Last month, Adams named RoseAnn Branda, executive partner at Abrams Fensterman, to a 19-member committee tasked with providing candidates for judgeships.
And from 2011 through 2019, Carone sat on the board of Riseboro Community Partnership — a social service and housing provider with nearly $30 million in pending city contracts.
Scott Short, CEO of Riseboro, said Carone was a natural choice for the unpaid board spot, given his role as a longtime fixture in Brooklyn politics.

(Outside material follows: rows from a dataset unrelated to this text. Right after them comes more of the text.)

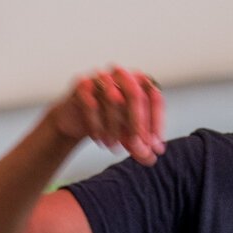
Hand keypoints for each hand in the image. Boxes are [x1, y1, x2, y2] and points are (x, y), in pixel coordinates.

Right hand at [47, 67, 165, 165]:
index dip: (156, 122)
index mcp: (138, 81)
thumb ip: (140, 146)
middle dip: (138, 123)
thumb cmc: (108, 121)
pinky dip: (96, 125)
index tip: (155, 145)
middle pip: (135, 94)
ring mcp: (100, 77)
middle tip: (137, 146)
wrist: (77, 118)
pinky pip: (92, 104)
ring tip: (113, 147)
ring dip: (114, 128)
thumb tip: (151, 157)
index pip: (153, 97)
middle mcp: (121, 74)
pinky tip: (98, 139)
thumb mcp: (128, 136)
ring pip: (113, 100)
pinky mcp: (82, 84)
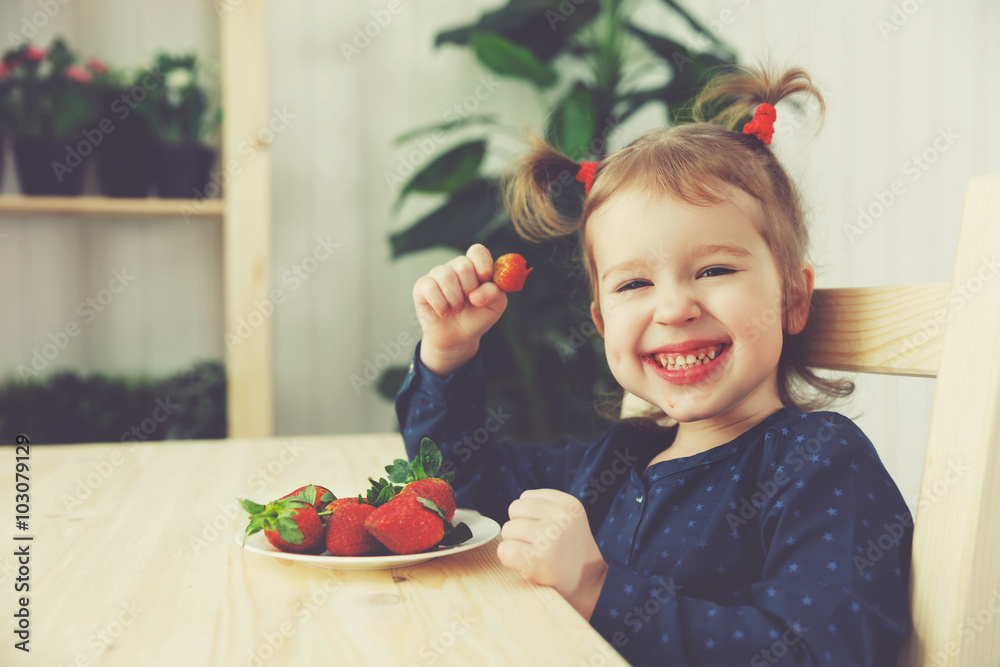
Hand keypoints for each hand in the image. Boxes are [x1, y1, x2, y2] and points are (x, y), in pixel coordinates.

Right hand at [413, 243, 506, 375]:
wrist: (458, 337)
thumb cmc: (478, 317)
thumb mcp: (495, 306)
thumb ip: (495, 294)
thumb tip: (476, 294)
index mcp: (475, 266)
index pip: (477, 251)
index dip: (482, 264)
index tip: (485, 280)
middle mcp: (455, 267)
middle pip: (463, 265)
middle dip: (470, 288)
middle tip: (471, 301)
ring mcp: (438, 274)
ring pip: (446, 275)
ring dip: (455, 299)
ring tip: (458, 309)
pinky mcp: (422, 286)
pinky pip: (430, 287)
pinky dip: (440, 305)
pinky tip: (444, 313)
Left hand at [497, 489, 608, 619]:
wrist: (588, 586)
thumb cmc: (570, 552)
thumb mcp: (568, 519)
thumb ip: (544, 507)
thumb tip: (513, 508)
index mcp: (568, 504)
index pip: (526, 496)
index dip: (528, 515)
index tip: (545, 531)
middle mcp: (560, 518)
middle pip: (514, 509)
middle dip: (519, 527)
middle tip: (538, 544)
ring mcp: (549, 539)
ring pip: (507, 530)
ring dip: (515, 544)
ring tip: (535, 554)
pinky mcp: (537, 561)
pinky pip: (504, 550)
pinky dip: (508, 559)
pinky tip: (527, 565)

“Riseboro was a major city contractor before Frank’s service on the board, and continues to be a major city contractor after Frank’s service on the board,” Short said in a brief interview. He said Carone never intervened in a city contract for the company.
Few rules for private-sector hires
Millman, Carone’s ethics adviser, said that conflicts of interest rules have often been discussed when the city charter comes up for occasional review, including through a commission he led in 1999. And while lobbying bans for departing government employees have periodically been strengthened, the city intentionally places fewer restrictions on incoming private-sector hires like Carone to ensure mayors can attract talent. Once an official is hired, he added, too many limits with past business associates could hamper decision making.
“There is a price to everything,” Millman said. “As you add rules and make life more complicated, it might discourage people from wanting to become public officials.”
Abrams Fensterman deals in more than just litigation.
The company also has hooks in the local political scene, defending the Brooklyn Democratic Party in its ongoing battle with breakaway factions and — more prominently — Adams in his successful bid last year to become New York City’s 110th mayor.
The two were so close, Adams paid Carone a mere stipend for use of his office space during the campaign. Carone acted as lawyer, political consultant, fundraiser, enforcer and friend for the candidate. He then played a leading role in the transition process, advising Adams on how to set up City Hall and who to hire. Some of the top picks — deputy mayors Meera Joshi and Lorraine Grillo, for instance — have prior relationships with Carone in addition to being well regarded as government veterans.
Carone said he is no longer involved in party politics, despite ties between the administration and several upcoming elections for local leadership slots.
“I may in my gut root for someone. I’m a competitive person, so of course I’m going to do that, but I’m not involved,” he said.
He then brushed off the prospect of favor-trading — the sort that sparked the interest of federal prosecutors under de Blasio — when presented with a hypothetical.
Asked about a developer dropping his firm’s name to a mid-level Department of Buildings aide in control of a coveted permit, Carone said that staffer would know to evaluate all matters on merit alone.
“If I’m involved, I’ll recuse myself, so there’s no obligation on commissioners to go further than what the law requires,” he said, before adding, “That’s conspiratorial. I think we’re getting a little far-fetched now.”
Carone was noncommittal about whether he’d ever return to the firm.
“I have no idea,” he said. “My horizons are — who knows? My main priority is doing a good job here and taking life where it takes me.”